Collected data entries
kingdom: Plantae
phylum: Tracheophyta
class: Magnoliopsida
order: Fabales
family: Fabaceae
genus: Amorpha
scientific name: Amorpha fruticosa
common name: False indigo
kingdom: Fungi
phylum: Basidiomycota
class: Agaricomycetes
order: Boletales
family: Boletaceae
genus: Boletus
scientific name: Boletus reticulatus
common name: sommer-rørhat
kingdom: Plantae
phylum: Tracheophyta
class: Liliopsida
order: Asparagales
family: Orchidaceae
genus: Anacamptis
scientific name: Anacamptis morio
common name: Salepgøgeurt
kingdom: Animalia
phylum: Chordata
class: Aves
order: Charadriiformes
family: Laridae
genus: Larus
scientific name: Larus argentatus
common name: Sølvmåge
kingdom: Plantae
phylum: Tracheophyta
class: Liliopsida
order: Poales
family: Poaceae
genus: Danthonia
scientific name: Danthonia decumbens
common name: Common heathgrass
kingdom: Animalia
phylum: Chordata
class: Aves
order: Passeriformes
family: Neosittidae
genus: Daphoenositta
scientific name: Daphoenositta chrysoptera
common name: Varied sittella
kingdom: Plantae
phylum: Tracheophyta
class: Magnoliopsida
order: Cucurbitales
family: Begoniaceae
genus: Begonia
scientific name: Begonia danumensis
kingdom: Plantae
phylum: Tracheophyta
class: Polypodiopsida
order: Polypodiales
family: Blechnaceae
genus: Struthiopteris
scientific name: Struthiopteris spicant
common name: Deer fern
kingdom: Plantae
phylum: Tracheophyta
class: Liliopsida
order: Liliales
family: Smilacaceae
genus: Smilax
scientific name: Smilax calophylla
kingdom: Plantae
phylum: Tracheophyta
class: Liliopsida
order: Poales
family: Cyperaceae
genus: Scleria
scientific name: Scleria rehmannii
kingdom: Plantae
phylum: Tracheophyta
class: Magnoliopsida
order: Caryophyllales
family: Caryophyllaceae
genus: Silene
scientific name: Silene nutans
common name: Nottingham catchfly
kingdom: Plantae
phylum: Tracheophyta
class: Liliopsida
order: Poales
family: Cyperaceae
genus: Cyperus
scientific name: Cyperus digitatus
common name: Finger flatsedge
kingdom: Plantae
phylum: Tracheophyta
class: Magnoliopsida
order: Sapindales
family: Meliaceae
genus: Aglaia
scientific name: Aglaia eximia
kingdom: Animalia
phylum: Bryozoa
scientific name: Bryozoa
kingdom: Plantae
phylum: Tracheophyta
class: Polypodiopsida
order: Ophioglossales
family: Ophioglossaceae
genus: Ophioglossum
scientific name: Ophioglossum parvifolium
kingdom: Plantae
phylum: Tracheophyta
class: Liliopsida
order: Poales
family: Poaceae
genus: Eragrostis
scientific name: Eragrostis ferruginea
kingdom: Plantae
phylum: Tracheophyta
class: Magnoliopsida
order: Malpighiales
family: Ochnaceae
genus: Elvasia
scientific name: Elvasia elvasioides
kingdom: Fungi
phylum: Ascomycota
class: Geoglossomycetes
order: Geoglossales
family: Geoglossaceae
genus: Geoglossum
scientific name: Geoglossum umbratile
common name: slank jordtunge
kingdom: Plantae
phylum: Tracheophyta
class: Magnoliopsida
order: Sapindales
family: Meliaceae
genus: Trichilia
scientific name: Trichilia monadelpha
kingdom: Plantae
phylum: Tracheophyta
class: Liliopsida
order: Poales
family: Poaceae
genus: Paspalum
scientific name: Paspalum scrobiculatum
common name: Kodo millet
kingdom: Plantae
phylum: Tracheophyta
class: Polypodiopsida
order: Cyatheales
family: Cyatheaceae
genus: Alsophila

SHORT TASK
Copy all of the data above line for line, without changing a single character.

EXERCISE RESPONSE
kingdom: Plantae
phylum: Tracheophyta
class: Magnoliopsida
order: Fabales
family: Fabaceae
genus: Amorpha
scientific name: Amorpha fruticosa
common name: False indigo
kingdom: Fungi
phylum: Basidiomycota
class: Agaricomycetes
order: Boletales
family: Boletaceae
genus: Boletus
scientific name: Boletus reticulatus
common name: sommer-rørhat
kingdom: Plantae
phylum: Tracheophyta
class: Liliopsida
order: Asparagales
family: Orchidaceae
genus: Anacamptis
scientific name: Anacamptis morio
common name: Salepgøgeurt
kingdom: Animalia
phylum: Chordata
class: Aves
order: Charadriiformes
family: Laridae
genus: Larus
scientific name: Larus argentatus
common name: Sølvmåge
kingdom: Plantae
phylum: Tracheophyta
class: Liliopsida
order: Poales
family: Poaceae
genus: Danthonia
scientific name: Danthonia decumbens
common name: Common heathgrass
kingdom: Animalia
phylum: Chordata
class: Aves
order: Passeriformes
family: Neosittidae
genus: Daphoenositta
scientific name: Daphoenositta chrysoptera
common name: Varied sittella
kingdom: Plantae
phylum: Tracheophyta
class: Magnoliopsida
order: Cucurbitales
family: Begoniaceae
genus: Begonia
scientific name: Begonia danumensis
kingdom: Plantae
phylum: Tracheophyta
class: Polypodiopsida
order: Polypodiales
family: Blechnaceae
genus: Struthiopteris
scientific name: Struthiopteris spicant
common name: Deer fern
kingdom: Plantae
phylum: Tracheophyta
class: Liliopsida
order: Liliales
family: Smilacaceae
genus: Smilax
scientific name: Smilax calophylla
kingdom: Plantae
phylum: Tracheophyta
class: Liliopsida
order: Poales
family: Cyperaceae
genus: Scleria
scientific name: Scleria rehmannii
kingdom: Plantae
phylum: Tracheophyta
class: Magnoliopsida
order: Caryophyllales
family: Caryophyllaceae
genus: Silene
scientific name: Silene nutans
common name: Nottingham catchfly
kingdom: Plantae
phylum: Tracheophyta
class: Liliopsida
order: Poales
family: Cyperaceae
genus: Cyperus
scientific name: Cyperus digitatus
common name: Finger flatsedge
kingdom: Plantae
phylum: Tracheophyta
class: Magnoliopsida
order: Sapindales
family: Meliaceae
genus: Aglaia
scientific name: Aglaia eximia
kingdom: Animalia
phylum: Bryozoa
scientific name: Bryozoa
kingdom: Plantae
phylum: Tracheophyta
class: Polypodiopsida
order: Ophioglossales
family: Ophioglossaceae
genus: Ophioglossum
scientific name: Ophioglossum parvifolium
kingdom: Plantae
phylum: Tracheophyta
class: Liliopsida
order: Poales
family: Poaceae
genus: Eragrostis
scientific name: Eragrostis ferruginea
kingdom: Plantae
phylum: Tracheophyta
class: Magnoliopsida
order: Malpighiales
family: Ochnaceae
genus: Elvasia
scientific name: Elvasia elvasioides
kingdom: Fungi
phylum: Ascomycota
class: Geoglossomycetes
order: Geoglossales
family: Geoglossaceae
genus: Geoglossum
scientific name: Geoglossum umbratile
common name: slank jordtunge
kingdom: Plantae
phylum: Tracheophyta
class: Magnoliopsida
order: Sapindales
family: Meliaceae
genus: Trichilia
scientific name: Trichilia monadelpha
kingdom: Plantae
phylum: Tracheophyta
class: Liliopsida
order: Poales
family: Poaceae
genus: Paspalum
scientific name: Paspalum scrobiculatum
common name: Kodo millet
kingdom: Plantae
phylum: Tracheophyta
class: Polypodiopsida
order: Cyatheales
family: Cyatheaceae
genus: Alsophila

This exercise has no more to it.